Além-fronteiras, Viegas deuespectáculos em Moçambique, Macau, Espanha, Bélgica e Holanda.

 

Um episódio caricato marca o ano da Revolução de 1974:

- Filipe La Féria e Mário Viegas decidem levar à cena a peça “Eva Péron” de Copi, no Teatro da Feira da Ladra. Durante os ensaios Viegas é chamado à Embaixada da Argentina, onde lhe disseram que este país ameaçava cancelar as exportações de carne de vaca e de milho, caso a representação se concretizasse. “Por motivos de interesse nacional”, a estreia de “Eva” foi cancelada e a companhia dissolveu-se.

 

O seu percurso foi alicerçado no seu imenso amor pela cultura, o que lhe granjeou diversos prémios de prestígio e popularidade da imprensa.

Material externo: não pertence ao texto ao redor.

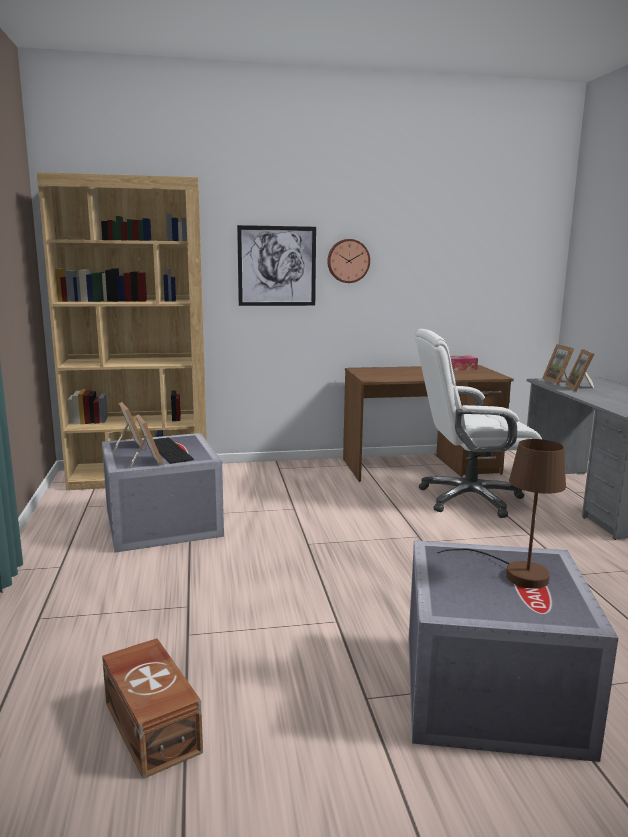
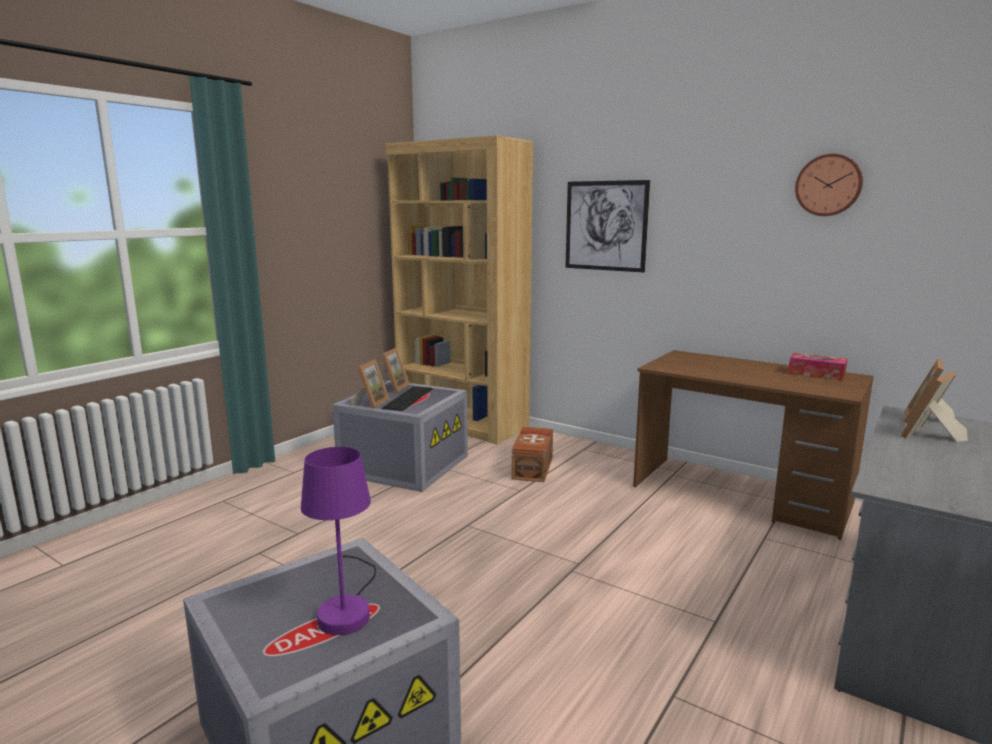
camera: 45 degrees right, 0 degrees up
(153, 725) = (134, 599): brown storage box -> brown storage box (534, 467)
(348, 261) = (686, 220): wall clock -> wall clock (828, 185)
(468, 499) = (725, 550): white office chair -> none
(514, 573) = (348, 608): brown table lamp -> purple table lamp

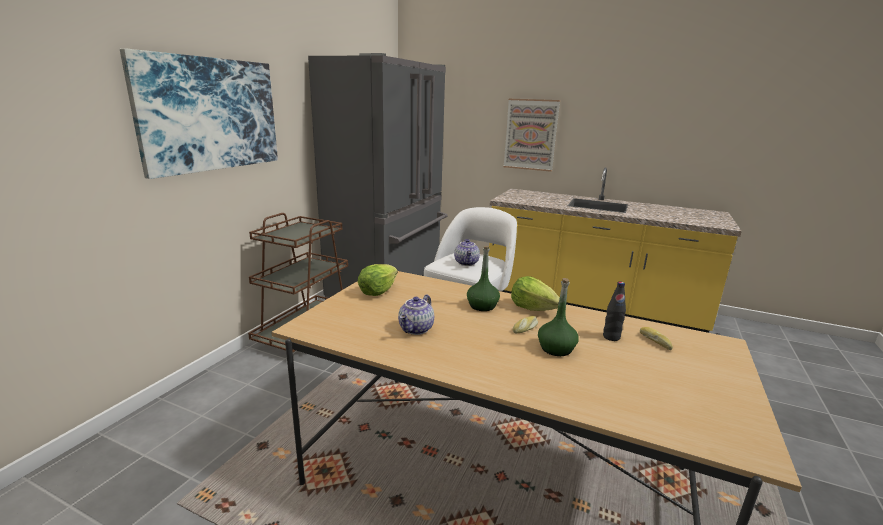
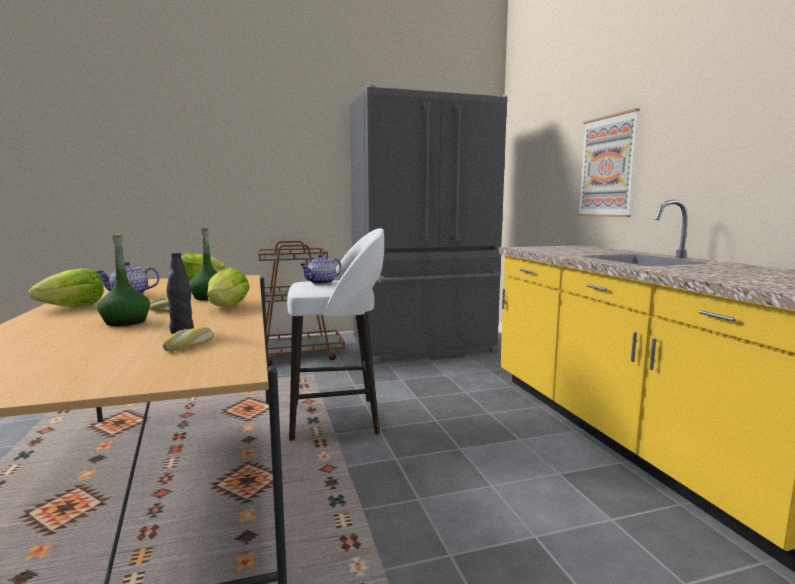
camera: 50 degrees right, 10 degrees down
(210, 114) = (237, 153): picture -> none
(452, 359) = (74, 307): none -> lettuce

Em 1993, a Câmara Municipal de Santarém atribuiu-lhe a Medalha de Mérito da Cidade, em 1994 o então Presidente da República, Mário Soares, ordenou-o Comendador da Ordem do Infante D. Henrique, enquanto a Câmara Municipal de Lisboa, deu o seu nome, com ele ainda vivo, à sala-estúdio do Teatro de S. Luiz.

 

Apesar de tudo, passados vinte e cinco anos sobre a morte de um “actor de absoluto génio”, poucos tem sido os que fazem por recordá-lo. Até porque, como Viegas disse um dia:

“- Dos poemas, dos escritores, ficam os livros editados, as palavras escritas; dos actores fica a memória, mas essa morre com as pessoas!”

 

As próximas palavras são dirigidas a ele:

            - Mário, agora que andas a fazer cenas noutras paragens, espero que me ouças bem:

         - Olha, deixa-te de merdas! Fica sabendo que ainda restam por cá muitos gajos com memória que não se esquecem de ti e dizem mesmo, que quando fizerem parte do teu “novo círculo eleitoral”, vão votar em ti, assim tu te candidates!

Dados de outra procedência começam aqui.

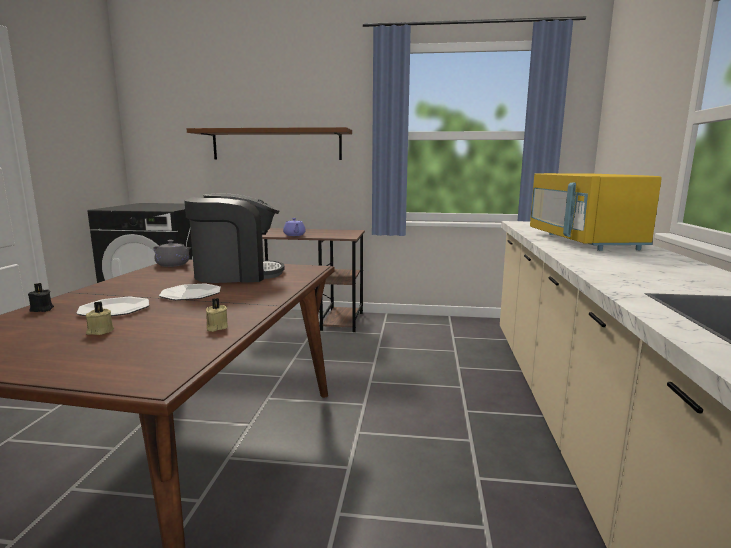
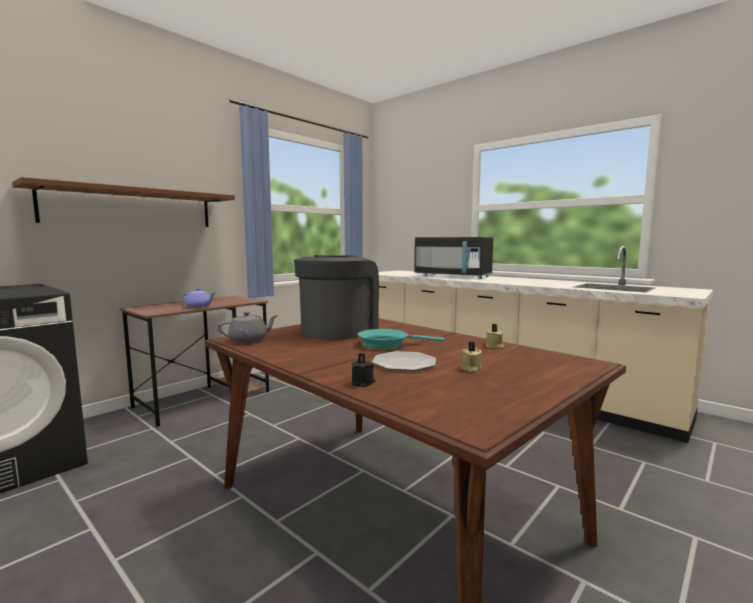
camera: 55 degrees left, 5 degrees down
(191, 294) = (387, 344): plate -> turquoise frying pan
(583, 241) = (453, 276): yellow microwave -> black microwave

         Um abraço e até um dia destes!...

         - Ah, já me esquecia, não gastes o “GIN TÓNICO” todo, guarda algum para nós.

 

            Agora, peço-vos que imaginem a ironia e os gestos, como se estivéssemos a escutá-lo a dizer este poema:

 

                                      FÁBULA

 

                                  O lobo foi ter

                                com a galinha

                                 e disse-lhe:

 

                      “Devíamos conhecer-nos

                        melhor para vivermos

                      com amor e confiança.”

 

                     A galinha achou bem

                        e foi com o lobo.

               Foi por isso que as suas

                penas ficaram espalhadas

                         por todo o lado.

 

Mário Viegas, mais do que actor e declamador, foi um verdadeiro “Domador de Palavras”!